Il 21 novembre è un anniversario importante. Settant’anni fa una compagnia della Prima Divisione paracadutisti della Wehrmacht, verosimilmente comandata dal capitano Georg Schulze, trucidava 128 cittadini di
Pietransieri, un paesino dell’aquilano.
Sono passati poco più di due mesi dall’8 settembre, lo
sbarco di Anzio non c’è ancora stato, la
battaglia di Montecassino deve ancora iniziare e i tedeschi stanno rafforzando la
linea Gustav per resistere all’avanzata alleata lungo lo stivale.
Pietransieri si trova proprio dietro questa linea e questa è la sua sciagura.
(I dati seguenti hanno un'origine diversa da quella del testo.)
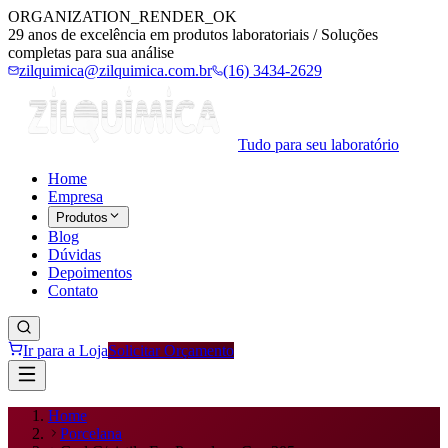
ORGANIZATION_RENDER_OK
29 anos de excelência em produtos laboratoriais / Soluções
completas para sua análise
zilquimica@zilquimica.com.br
(16) 3434-2629
Tudo para seu laboratório
Home
Empresa
Produtos
Blog
Dúvidas
Depoimentos
Contato
Ir para a Loja
Solicitar Orçamento
Home
Porcelana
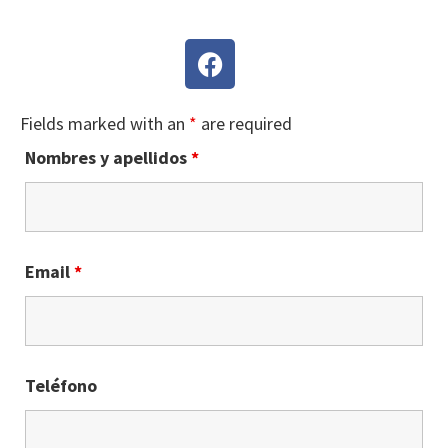
Fields marked with an
*
are required
Nombres y apellidos
*
Email
*
Teléfono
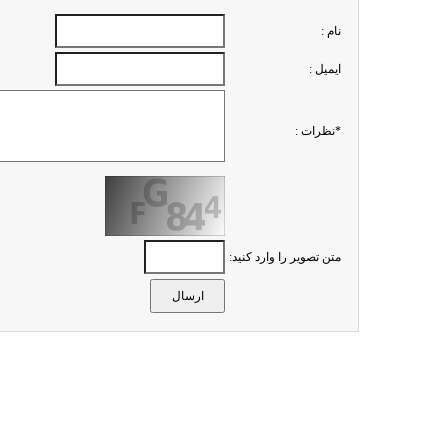
نام :
ايميل :
*نظرات :
متن تصویر را وارد کنید:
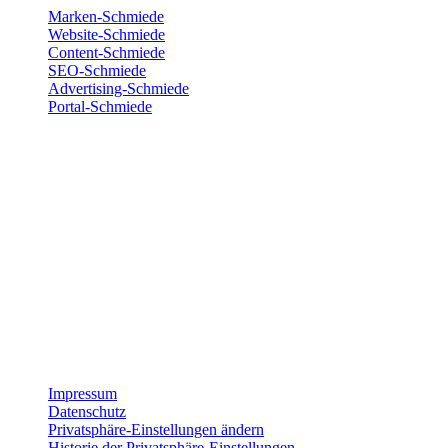
Marken-Schmiede
Website-Schmiede
Content-Schmiede
SEO-Schmiede
Advertising-Schmiede
Portal-Schmiede
Wir sind für dich da
Montag
8:00 – 17:00
Dienstag
8:00 – 17:00
Mittwoch
8:00 – 17:00
Donnerstag
8:00 – 17:00
Freitag
8:00 – 15:00
Impressum
Datenschutz
Privatsphäre-Einstellungen ändern
Historie der Privatsphäre-Einstellungen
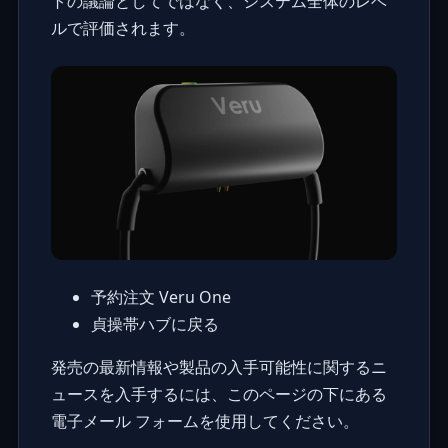
トの議論としてではなく、システム全体のレベ
ルで評価されます。
予約注文 Veru One
貞操帯ハブに戻る
発売の最新情報や製品の入手可能性に関するニ
ュースを入手するには、このページの下にある
電子メール フォームを使用してください。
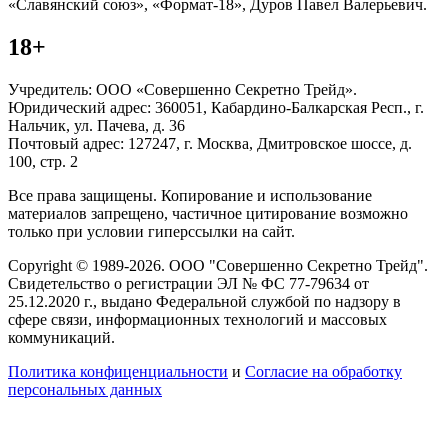
«Славянский союз», «Формат-18», Дуров Павел Валерьевич.
18+
Учредитель: ООО «Совершенно Секретно Трейд».
Юридический адрес: 360051, Кабардино-Балкарская Респ., г.
Нальчик, ул. Пачева, д. 36
Почтовый адрес: 127247, г. Москва, Дмитровское шоссе, д.
100, стр. 2
Все права защищены. Копирование и использование
материалов запрещено, частичное цитирование возможно
только при условии гиперссылки на сайт.
Copyright © 1989-2026. ООО "Совершенно Секретно Трейд".
Свидетельство о регистрации ЭЛ № ФС 77-79634 от
25.12.2020 г., выдано Федеральной службой по надзору в
сфере связи, информационных технологий и массовых
коммуникаций.
Политика конфиценциальности
и
Согласие на обработку
персональных данных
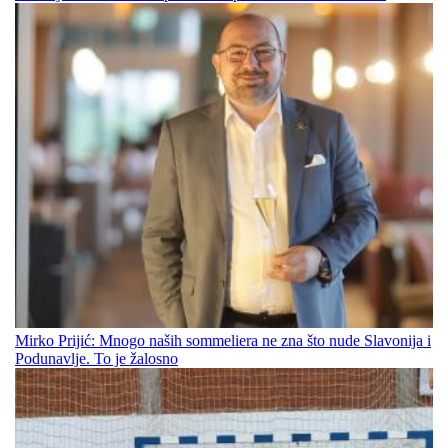
Mirko Prijić: Mnogo naših sommeliera ne zna što nude Slavonija i
Podunavlje. To je žalosno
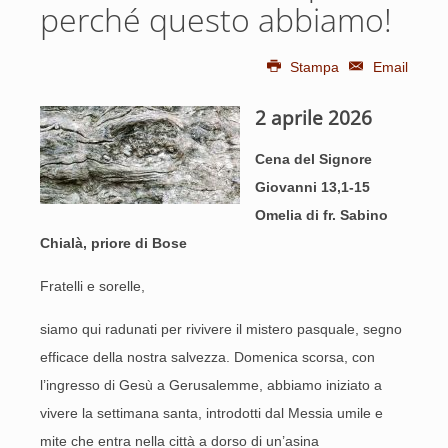
perché questo abbiamo!
Stampa
Email
2 aprile 2026
Cena del Signore
Giovanni 13,1-15
Omelia di fr. Sabino
Chialà, priore di Bose
Fratelli e sorelle,
siamo qui radunati per rivivere il mistero pasquale, segno
efficace della nostra salvezza. Domenica scorsa, con
l’ingresso di Gesù a Gerusalemme, abbiamo iniziato a
vivere la settimana santa, introdotti dal Messia umile e
mite che entra nella città a dorso di un’asina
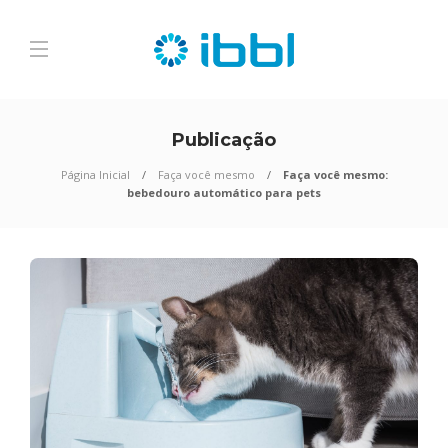
Publicação
Página Inicial
Faça você mesmo
Faça você mesmo:
bebedouro automático para pets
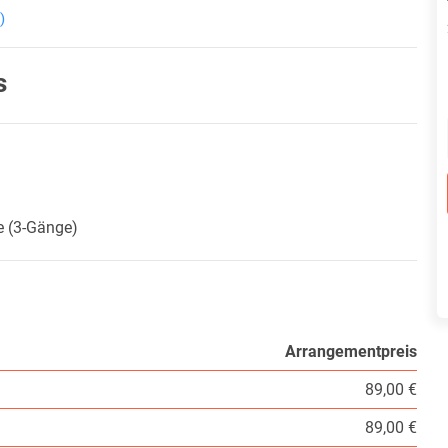
)
s
e (3-Gänge)
Arrangementpreis
89,00 €
89,00 €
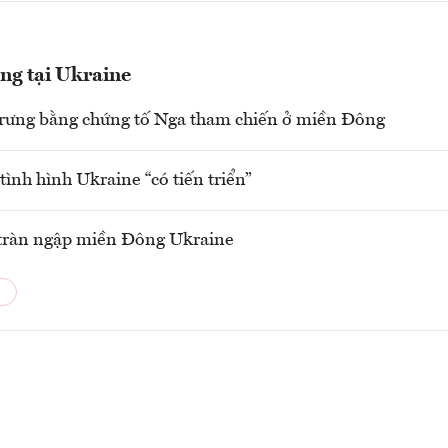
g tại Ukraine
rưng bằng chứng tố Nga tham chiến ở miền Đông
tình hình Ukraine “có tiến triển”
tràn ngập miền Đông Ukraine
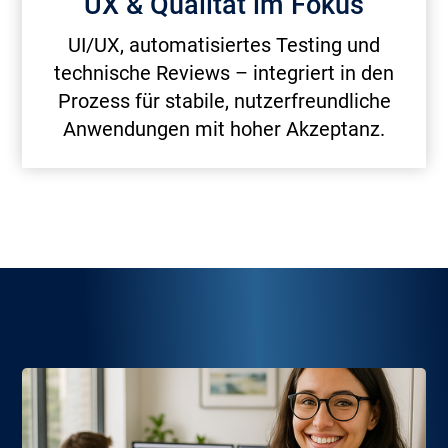
UX & Qualität im Fokus
UI/UX, automatisiertes Testing und
technische Reviews – integriert in den
Prozess für stabile, nutzerfreundliche
Anwendungen mit hoher Akzeptanz.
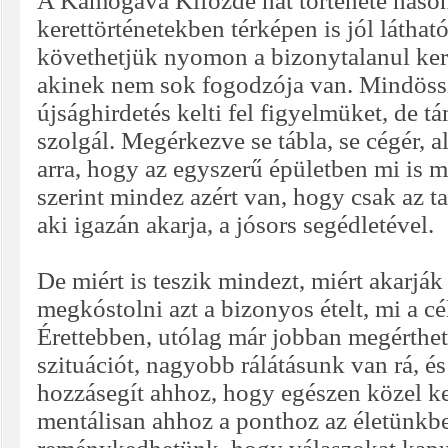
A Kamogava Kifőzde hat története hasonl
kerettörténetekben térképen is jól láthat
követhetjük nyomon a bizonytalanul ker
akinek nem sok fogodzója van. Mindöss
újsághirdetés kelti fel figyelmüket, de
szolgál. Megérkezve se tábla, se cégér, a
arra, hogy az egyszerű épületben mi is 
szerint mindez azért van, hogy csak az ta
aki igazán akarja, a jósors segédletével.
De miért is teszik mindezt, miért akarják
megkóstolni azt a bizonyos ételt, mi a cé
Érettebben, utólag már jobban megérthe
szituációt, nagyobb rálátásunk van rá, és
hozzásegít ahhoz, hogy egészen közel k
mentálisan ahhoz a ponthoz az életünkb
La linea del fronte deve essere libera e i paracadutisti, per liberare le campagne, non fanno sfollare, uccidono.
Quei giorni me li ha raccontati, l’anno scorso, una donna scampata all’eccidio, Virginia Macerelli (
nella foto). Ne è scampata restando immobile sotto il corpo della mamma morta. Un incontro particolare ed emozionante quello con Virginia e suo marito. E’ poi diventato un capitolo del mio libro
Io ho visto e Virginia, quest’anno, ha parlato direttamente con papa Francesco e, il 4 novembre, è stata
ricevuta al Quirinale dal presidente Giorgio Napolitano. Di lei e della sua storia si sono occupati libri, giornali e siti. Questa mattina è stato
Francesco Lo Piccolo sull’Huffington Post a dedicarle un lungo post.
Quello di Pietransieri è uno dei primi atti di quella lunga e sanguinosa guerra di cui poco si parla e di cui pochi hanno un’idea precisa. Gli storici l’hanno definita la guerra contro i civili, la terza guerra combattuta dai tedeschi in Italia accanto a quelle contro le truppe alleate e le formazioni partigiane. Dal 1943 all’aprile 1945.
Una guerra condotta in violazione di tutte le regole, uccidendo donne, vecchi, bambini. Per fare terra bruciata, per togliere l’appoggio delle popolazioni ai partigiani, per terrorizzare, per scoraggiare qualunque forme di resistenza.
I morti di questa guerra furono 15 mila, forse 20 mila, nessuno li ha mai potuti contare con una certa esattezza.
Sono i morti di una “resistenza della quotidianità”, come molti cominciano a definirla, combattuta da milioni di italiani. La resistenza di chi è rimasto al proprio posto a coltivare i campi, ad accudire vecchi e bambini, a dar da mangiare e dormire a chi combatteva in montagna. La resistenza di chi ha visto morire i propri cari accanto a sé e non ha tradito. Una resistenza combattuta senza armi ma con uno straordinario e silenzioso coraggio.
L’altro giorno, a Varese,
Daniele Biacchessi ha detto a un migliaio di studenti raccolti in un teatro per sentir raccontare di quei tempi che è su queste vicende che si fonda la nostra costituzione, che queste storie “sono” la nostra costituzione.
Per questo, ha detto, vanno conosciute e ricordate, sempre.
Per questo, dico, dobbiamo parlarne, non dimenticare chi ha combattuto in silenzio quella terza guerra, non dimenticare la “resistenza della quotidianità”.
Per questo dobbiamo amare tutte le Virginie d’Italia.